问题
I am trying doc2vec for 600000 rows of sentences and my code is below:
model = gensim.models.doc2vec.Doc2Vec(size= 100, min_count = 5,window=4, iter = 50, workers=cores)
model.build_vocab(res)
model.train(res, total_examples=model.corpus_count, epochs=model.iter)
#len(res) = 663406
#length of unique words 15581
print(len(model.wv.vocab))
#length of doc vectors is 10
len(model.docvecs)
# each of length 100
len(model.docvecs[1])
How do I interpret this result? why is the length of vector only 10 with each of size 100? when the length of 'res' is 663406, it does not make sense. I know something is wrong here.
In Understanding the output of Doc2Vec from Gensim package, they mention that the length of docvec is determined by 'size' which is not clear.
回答1:
The tags
of a TaggedDocument
should be a list-of-tags.

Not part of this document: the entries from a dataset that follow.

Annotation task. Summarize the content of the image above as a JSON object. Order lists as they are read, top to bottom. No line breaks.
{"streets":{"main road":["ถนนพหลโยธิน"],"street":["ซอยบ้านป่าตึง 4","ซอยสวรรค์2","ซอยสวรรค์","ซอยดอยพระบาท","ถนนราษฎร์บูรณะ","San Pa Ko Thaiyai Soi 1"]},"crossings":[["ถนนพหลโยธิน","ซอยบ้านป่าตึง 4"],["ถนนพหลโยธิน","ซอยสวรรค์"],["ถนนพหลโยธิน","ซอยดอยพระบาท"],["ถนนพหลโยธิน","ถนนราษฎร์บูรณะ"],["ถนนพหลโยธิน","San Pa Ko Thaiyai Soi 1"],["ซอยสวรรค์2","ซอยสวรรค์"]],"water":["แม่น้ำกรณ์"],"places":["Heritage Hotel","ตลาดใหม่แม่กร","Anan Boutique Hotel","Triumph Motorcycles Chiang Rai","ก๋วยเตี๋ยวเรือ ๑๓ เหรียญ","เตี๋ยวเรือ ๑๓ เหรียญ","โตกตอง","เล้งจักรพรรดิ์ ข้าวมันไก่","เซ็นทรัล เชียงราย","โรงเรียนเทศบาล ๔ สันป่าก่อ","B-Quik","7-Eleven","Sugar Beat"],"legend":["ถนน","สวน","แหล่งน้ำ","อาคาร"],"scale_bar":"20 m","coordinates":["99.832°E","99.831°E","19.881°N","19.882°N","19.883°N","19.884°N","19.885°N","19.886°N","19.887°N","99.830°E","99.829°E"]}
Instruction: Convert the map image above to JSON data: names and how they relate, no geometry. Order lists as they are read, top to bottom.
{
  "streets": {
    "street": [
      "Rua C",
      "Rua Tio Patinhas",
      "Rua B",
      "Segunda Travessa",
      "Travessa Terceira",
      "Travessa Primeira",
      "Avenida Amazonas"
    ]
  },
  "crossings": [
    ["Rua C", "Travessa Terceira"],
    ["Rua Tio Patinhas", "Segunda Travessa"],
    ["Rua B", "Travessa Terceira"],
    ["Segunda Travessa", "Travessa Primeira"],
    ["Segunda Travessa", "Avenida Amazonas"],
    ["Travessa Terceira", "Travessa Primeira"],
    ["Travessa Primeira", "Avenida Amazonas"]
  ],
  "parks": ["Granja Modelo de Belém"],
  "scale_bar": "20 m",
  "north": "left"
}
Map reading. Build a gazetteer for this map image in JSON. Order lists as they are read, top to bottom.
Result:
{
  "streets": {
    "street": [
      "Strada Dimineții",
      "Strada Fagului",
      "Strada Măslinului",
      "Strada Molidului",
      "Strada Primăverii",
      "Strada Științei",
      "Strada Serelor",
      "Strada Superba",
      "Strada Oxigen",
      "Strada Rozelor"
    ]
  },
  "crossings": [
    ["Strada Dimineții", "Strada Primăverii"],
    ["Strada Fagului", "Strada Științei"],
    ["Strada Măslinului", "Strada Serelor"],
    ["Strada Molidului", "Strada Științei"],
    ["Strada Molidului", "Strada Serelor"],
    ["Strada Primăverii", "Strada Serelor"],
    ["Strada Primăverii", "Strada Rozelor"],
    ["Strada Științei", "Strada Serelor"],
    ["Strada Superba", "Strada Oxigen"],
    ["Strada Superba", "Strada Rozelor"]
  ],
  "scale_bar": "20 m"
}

If you instead provided strings, like tags='73215'
, that would be seen as if the same as the list-of-characters:
tags=['7', '3', '2', '1', '5']
At the end, you'd only have 10 tags in your whole training set, just the 10 digits in various combinations.
That your len(model.docvec[1])
is 100 means you didn't make exactly this error, but perhaps something similar, in constructing your TaggedDocument
training data.
Look at the first item in res
, to see if its tags
property makes sense, and each of the model.docvecs
, to see what's being used instead of what you intended.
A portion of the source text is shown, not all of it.